## What you will do
Can you repeat the records below with every "Transcribe" changed to "Write out" and nothing else altered?

+ + + +

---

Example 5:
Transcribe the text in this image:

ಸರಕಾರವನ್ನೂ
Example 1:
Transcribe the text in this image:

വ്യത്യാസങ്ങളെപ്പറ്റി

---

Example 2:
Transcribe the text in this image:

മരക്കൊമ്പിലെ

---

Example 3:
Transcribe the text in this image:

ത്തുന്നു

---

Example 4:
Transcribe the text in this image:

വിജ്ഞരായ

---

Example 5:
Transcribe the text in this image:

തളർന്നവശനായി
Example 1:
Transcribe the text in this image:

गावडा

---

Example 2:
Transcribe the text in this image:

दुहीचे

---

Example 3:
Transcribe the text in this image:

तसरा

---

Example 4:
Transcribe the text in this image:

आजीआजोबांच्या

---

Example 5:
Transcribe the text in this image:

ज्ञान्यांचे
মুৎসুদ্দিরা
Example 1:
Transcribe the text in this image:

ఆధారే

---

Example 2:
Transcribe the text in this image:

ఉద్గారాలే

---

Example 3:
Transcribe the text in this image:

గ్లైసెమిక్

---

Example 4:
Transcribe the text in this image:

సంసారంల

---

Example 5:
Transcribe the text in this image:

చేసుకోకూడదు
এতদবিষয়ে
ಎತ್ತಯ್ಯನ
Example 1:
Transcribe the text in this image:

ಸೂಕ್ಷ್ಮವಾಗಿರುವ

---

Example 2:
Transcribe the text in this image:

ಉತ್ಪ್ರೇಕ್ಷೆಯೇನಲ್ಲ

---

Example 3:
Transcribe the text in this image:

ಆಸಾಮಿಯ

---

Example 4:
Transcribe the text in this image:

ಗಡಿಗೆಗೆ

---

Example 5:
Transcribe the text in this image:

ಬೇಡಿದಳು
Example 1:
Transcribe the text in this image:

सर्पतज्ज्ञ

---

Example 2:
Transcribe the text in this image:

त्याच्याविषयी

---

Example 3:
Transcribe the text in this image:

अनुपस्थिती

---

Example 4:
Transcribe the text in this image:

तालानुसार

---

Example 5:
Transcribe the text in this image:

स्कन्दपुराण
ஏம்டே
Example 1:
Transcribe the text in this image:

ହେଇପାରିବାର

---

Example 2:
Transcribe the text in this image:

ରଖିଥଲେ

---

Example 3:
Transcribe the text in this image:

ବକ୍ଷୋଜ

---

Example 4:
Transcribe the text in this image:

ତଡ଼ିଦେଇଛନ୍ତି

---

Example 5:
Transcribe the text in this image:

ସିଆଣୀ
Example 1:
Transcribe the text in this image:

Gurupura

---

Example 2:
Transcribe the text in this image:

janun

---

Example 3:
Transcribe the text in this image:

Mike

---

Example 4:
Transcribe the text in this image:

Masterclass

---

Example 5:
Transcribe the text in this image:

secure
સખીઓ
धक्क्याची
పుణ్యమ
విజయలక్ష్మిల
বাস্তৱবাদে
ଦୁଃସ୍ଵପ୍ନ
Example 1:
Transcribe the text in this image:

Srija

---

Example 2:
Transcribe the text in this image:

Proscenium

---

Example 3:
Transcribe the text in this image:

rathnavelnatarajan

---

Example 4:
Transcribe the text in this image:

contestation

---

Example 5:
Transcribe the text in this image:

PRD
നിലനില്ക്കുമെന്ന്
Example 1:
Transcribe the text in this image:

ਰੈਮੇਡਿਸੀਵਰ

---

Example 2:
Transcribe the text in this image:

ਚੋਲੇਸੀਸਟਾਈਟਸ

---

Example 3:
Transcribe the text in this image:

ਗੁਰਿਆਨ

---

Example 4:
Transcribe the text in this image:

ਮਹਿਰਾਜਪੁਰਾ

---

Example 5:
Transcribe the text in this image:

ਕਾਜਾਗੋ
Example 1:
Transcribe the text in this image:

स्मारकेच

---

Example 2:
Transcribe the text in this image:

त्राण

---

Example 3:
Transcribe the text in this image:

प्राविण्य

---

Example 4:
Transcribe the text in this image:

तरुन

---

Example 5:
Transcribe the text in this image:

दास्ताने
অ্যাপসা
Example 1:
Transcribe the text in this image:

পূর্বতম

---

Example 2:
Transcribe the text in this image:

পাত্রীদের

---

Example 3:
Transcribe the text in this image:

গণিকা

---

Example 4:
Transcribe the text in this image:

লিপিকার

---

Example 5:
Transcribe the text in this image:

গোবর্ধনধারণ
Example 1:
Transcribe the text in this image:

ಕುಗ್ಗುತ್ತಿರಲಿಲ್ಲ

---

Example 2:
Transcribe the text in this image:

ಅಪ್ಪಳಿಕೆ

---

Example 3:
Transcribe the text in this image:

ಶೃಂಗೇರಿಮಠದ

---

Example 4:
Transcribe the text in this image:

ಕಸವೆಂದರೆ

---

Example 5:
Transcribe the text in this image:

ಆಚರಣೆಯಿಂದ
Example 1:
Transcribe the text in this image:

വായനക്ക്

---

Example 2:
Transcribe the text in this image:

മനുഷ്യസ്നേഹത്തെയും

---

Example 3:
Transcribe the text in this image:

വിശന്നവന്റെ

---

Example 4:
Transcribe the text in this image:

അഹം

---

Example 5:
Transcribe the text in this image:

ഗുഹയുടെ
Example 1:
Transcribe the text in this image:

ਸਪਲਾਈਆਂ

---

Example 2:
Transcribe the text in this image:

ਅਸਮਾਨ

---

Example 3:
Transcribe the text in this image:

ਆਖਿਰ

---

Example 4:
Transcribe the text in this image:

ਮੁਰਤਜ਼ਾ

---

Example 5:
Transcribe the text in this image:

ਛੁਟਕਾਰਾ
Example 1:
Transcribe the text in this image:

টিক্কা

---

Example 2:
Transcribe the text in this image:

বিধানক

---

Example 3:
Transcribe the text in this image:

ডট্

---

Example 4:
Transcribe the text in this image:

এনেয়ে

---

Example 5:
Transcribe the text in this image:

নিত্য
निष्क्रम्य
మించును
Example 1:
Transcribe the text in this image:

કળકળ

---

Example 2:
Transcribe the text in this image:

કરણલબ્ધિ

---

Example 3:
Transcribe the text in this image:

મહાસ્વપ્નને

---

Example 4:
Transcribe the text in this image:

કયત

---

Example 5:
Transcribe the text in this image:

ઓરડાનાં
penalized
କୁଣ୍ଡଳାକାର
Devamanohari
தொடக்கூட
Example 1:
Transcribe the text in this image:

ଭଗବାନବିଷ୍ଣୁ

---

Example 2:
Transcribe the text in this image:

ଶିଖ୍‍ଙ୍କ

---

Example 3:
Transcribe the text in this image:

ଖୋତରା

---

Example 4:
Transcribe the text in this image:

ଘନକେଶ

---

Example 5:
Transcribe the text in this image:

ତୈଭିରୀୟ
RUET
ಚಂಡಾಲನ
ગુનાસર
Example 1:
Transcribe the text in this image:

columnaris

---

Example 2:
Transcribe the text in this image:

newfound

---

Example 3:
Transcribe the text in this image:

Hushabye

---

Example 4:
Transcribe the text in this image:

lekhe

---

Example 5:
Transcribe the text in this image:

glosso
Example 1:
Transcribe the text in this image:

+ + + +

## Task solution
---

Example 5:
Write out the text in this image:

ಸರಕಾರವನ್ನೂ
Example 1:
Write out the text in this image:

വ്യത്യാസങ്ങളെപ്പറ്റി

---

Example 2:
Write out the text in this image:

മരക്കൊമ്പിലെ

---

Example 3:
Write out the text in this image:

ത്തുന്നു

---

Example 4:
Write out the text in this image:

വിജ്ഞരായ

---

Example 5:
Write out the text in this image:

തളർന്നവശനായി
Example 1:
Write out the text in this image:

गावडा

---

Example 2:
Write out the text in this image:

दुहीचे

---

Example 3:
Write out the text in this image:

तसरा

---

Example 4:
Write out the text in this image:

आजीआजोबांच्या

---

Example 5:
Write out the text in this image:

ज्ञान्यांचे
মুৎসুদ্দিরা
Example 1:
Write out the text in this image:

ఆధారే

---

Example 2:
Write out the text in this image:

ఉద్గారాలే

---

Example 3:
Write out the text in this image:

గ్లైసెమిక్

---

Example 4:
Write out the text in this image:

సంసారంల

---

Example 5:
Write out the text in this image:

చేసుకోకూడదు
এতদবিষয়ে
ಎತ್ತಯ್ಯನ
Example 1:
Write out the text in this image:

ಸೂಕ್ಷ್ಮವಾಗಿರುವ

---

Example 2:
Write out the text in this image:

ಉತ್ಪ್ರೇಕ್ಷೆಯೇನಲ್ಲ

---

Example 3:
Write out the text in this image:

ಆಸಾಮಿಯ

---

Example 4:
Write out the text in this image:

ಗಡಿಗೆಗೆ

---

Example 5:
Write out the text in this image:

ಬೇಡಿದಳು
Example 1:
Write out the text in this image:

सर्पतज्ज्ञ

---

Example 2:
Write out the text in this image:

त्याच्याविषयी

---

Example 3:
Write out the text in this image:

अनुपस्थिती

---

Example 4:
Write out the text in this image:

तालानुसार

---

Example 5:
Write out the text in this image:

स्कन्दपुराण
ஏம்டே
Example 1:
Write out the text in this image:

ହେଇପାରିବାର

---

Example 2:
Write out the text in this image:

ରଖିଥଲେ

---

Example 3:
Write out the text in this image:

ବକ୍ଷୋଜ

---

Example 4:
Write out the text in this image:

ତଡ଼ିଦେଇଛନ୍ତି

---

Example 5:
Write out the text in this image:

ସିଆଣୀ
Example 1:
Write out the text in this image:

Gurupura

---

Example 2:
Write out the text in this image:

janun

---

Example 3:
Write out the text in this image:

Mike

---

Example 4:
Write out the text in this image:

Masterclass

---

Example 5:
Write out the text in this image:

secure
સખીઓ
धक्क्याची
పుణ్యమ
విజయలక్ష్మిల
বাস্তৱবাদে
ଦୁଃସ୍ଵପ୍ନ
Example 1:
Write out the text in this image:

Srija

---

Example 2:
Write out the text in this image:

Proscenium

---

Example 3:
Write out the text in this image:

rathnavelnatarajan

---

Example 4:
Write out the text in this image:

contestation

---

Example 5:
Write out the text in this image:

PRD
നിലനില്ക്കുമെന്ന്
Example 1:
Write out the text in this image:

ਰੈਮੇਡਿਸੀਵਰ

---

Example 2:
Write out the text in this image:

ਚੋਲੇਸੀਸਟਾਈਟਸ

---

Example 3:
Write out the text in this image:

ਗੁਰਿਆਨ

---

Example 4:
Write out the text in this image:

ਮਹਿਰਾਜਪੁਰਾ

---

Example 5:
Write out the text in this image:

ਕਾਜਾਗੋ
Example 1:
Write out the text in this image:

स्मारकेच

---

Example 2:
Write out the text in this image:

त्राण

---

Example 3:
Write out the text in this image:

प्राविण्य

---

Example 4:
Write out the text in this image:

तरुन

---

Example 5:
Write out the text in this image:

दास्ताने
অ্যাপসা
Example 1:
Write out the text in this image:

পূর্বতম

---

Example 2:
Write out the text in this image:

পাত্রীদের

---

Example 3:
Write out the text in this image:

গণিকা

---

Example 4:
Write out the text in this image:

লিপিকার

---

Example 5:
Write out the text in this image:

গোবর্ধনধারণ
Example 1:
Write out the text in this image:

ಕುಗ್ಗುತ್ತಿರಲಿಲ್ಲ

---

Example 2:
Write out the text in this image:

ಅಪ್ಪಳಿಕೆ

---

Example 3:
Write out the text in this image:

ಶೃಂಗೇರಿಮಠದ

---

Example 4:
Write out the text in this image:

ಕಸವೆಂದರೆ

---

Example 5:
Write out the text in this image:

ಆಚರಣೆಯಿಂದ
Example 1:
Write out the text in this image:

വായനക്ക്

---

Example 2:
Write out the text in this image:

മനുഷ്യസ്നേഹത്തെയും

---

Example 3:
Write out the text in this image:

വിശന്നവന്റെ

---

Example 4:
Write out the text in this image:

അഹം

---

Example 5:
Write out the text in this image:

ഗുഹയുടെ
Example 1:
Write out the text in this image:

ਸਪਲਾਈਆਂ

---

Example 2:
Write out the text in this image:

ਅਸਮਾਨ

---

Example 3:
Write out the text in this image:

ਆਖਿਰ

---

Example 4:
Write out the text in this image:

ਮੁਰਤਜ਼ਾ

---

Example 5:
Write out the text in this image:

ਛੁਟਕਾਰਾ
Example 1:
Write out the text in this image:

টিক্কা

---

Example 2:
Write out the text in this image:

বিধানক

---

Example 3:
Write out the text in this image:

ডট্

---

Example 4:
Write out the text in this image:

এনেয়ে

---

Example 5:
Write out the text in this image:

নিত্য
निष्क्रम्य
మించును
Example 1:
Write out the text in this image:

કળકળ

---

Example 2:
Write out the text in this image:

કરણલબ્ધિ

---

Example 3:
Write out the text in this image:

મહાસ્વપ્નને

---

Example 4:
Write out the text in this image:

કયત

---

Example 5:
Write out the text in this image:

ઓરડાનાં
penalized
କୁଣ୍ଡଳାକାର
Devamanohari
தொடக்கூட
Example 1:
Write out the text in this image:

ଭଗବାନବିଷ୍ଣୁ

---

Example 2:
Write out the text in this image:

ଶିଖ୍‍ଙ୍କ

---

Example 3:
Write out the text in this image:

ଖୋତରା

---

Example 4:
Write out the text in this image:

ଘନକେଶ

---

Example 5:
Write out the text in this image:

ତୈଭିରୀୟ
RUET
ಚಂಡಾಲನ
ગુનાસર
Example 1:
Write out the text in this image:

columnaris

---

Example 2:
Write out the text in this image:

newfound

---

Example 3:
Write out the text in this image:

Hushabye

---

Example 4:
Write out the text in this image:

lekhe

---

Example 5:
Write out the text in this image:

glosso
Example 1:
Write out the text in this image:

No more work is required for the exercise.